Assigned task: Please quote everything from the line containing "### Useful links" down to the end of the rows below, both ends included.

Extracted entries:
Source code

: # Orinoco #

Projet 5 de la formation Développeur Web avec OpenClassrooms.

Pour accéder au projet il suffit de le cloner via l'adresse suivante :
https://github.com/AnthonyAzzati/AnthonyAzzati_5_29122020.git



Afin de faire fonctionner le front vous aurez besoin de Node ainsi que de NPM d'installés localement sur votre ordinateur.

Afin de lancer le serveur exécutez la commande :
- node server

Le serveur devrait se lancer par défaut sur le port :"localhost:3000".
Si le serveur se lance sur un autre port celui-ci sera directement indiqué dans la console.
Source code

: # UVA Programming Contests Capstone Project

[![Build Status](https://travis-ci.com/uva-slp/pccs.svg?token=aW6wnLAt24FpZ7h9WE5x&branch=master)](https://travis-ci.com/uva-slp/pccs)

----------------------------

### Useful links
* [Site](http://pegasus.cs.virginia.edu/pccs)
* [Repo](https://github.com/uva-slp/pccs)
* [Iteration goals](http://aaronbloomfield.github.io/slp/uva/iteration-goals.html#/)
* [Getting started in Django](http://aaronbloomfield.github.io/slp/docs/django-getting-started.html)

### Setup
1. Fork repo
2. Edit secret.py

Result of this task:
### Useful links
* [Site](http://pegasus.cs.virginia.edu/pccs)
* [Repo](https://github.com/uva-slp/pccs)
* [Iteration goals](http://aaronbloomfield.github.io/slp/uva/iteration-goals.html#/)
* [Getting started in Django](http://aaronbloomfield.github.io/slp/docs/django-getting-started.html)

### Setup
1. Fork repo
2. Edit secret.py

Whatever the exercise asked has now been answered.